Task brief:
Beneath this instruction is a block of data; output from it exactly the lines that run from the one containing "биомикроскопа позволяет врачу получить" through the one containing "яблока при осмотре через микроскоп.", inclusive.

Information provided:
....
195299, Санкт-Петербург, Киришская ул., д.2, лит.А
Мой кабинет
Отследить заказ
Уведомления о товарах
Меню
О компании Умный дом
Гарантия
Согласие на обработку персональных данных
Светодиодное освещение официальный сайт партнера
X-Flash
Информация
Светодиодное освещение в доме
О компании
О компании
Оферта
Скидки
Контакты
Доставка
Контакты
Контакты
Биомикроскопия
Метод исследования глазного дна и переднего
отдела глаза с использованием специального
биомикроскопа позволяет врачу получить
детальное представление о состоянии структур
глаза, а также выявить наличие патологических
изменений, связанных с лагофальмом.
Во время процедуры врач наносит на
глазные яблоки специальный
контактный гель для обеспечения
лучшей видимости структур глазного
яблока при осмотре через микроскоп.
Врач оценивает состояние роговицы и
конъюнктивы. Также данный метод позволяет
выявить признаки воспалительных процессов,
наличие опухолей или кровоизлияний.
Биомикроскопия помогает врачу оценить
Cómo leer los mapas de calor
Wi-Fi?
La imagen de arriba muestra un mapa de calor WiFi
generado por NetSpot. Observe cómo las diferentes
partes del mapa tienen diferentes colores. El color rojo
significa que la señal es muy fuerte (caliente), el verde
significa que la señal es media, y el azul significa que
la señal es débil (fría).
....
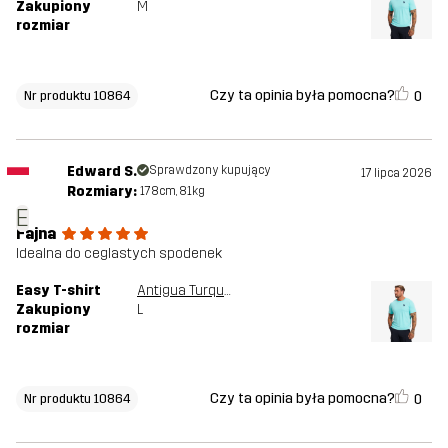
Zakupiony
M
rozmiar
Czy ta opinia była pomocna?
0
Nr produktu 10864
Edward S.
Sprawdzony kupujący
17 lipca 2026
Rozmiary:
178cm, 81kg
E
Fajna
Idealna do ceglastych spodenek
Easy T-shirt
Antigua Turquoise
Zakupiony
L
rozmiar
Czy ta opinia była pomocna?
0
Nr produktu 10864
....
Reply to the task:
биомикроскопа позволяет врачу получить
детальное представление о состоянии структур
глаза, а также выявить наличие патологических
изменений, связанных с лагофальмом.
Во время процедуры врач наносит на
глазные яблоки специальный
контактный гель для обеспечения
лучшей видимости структур глазного
яблока при осмотре через микроскоп.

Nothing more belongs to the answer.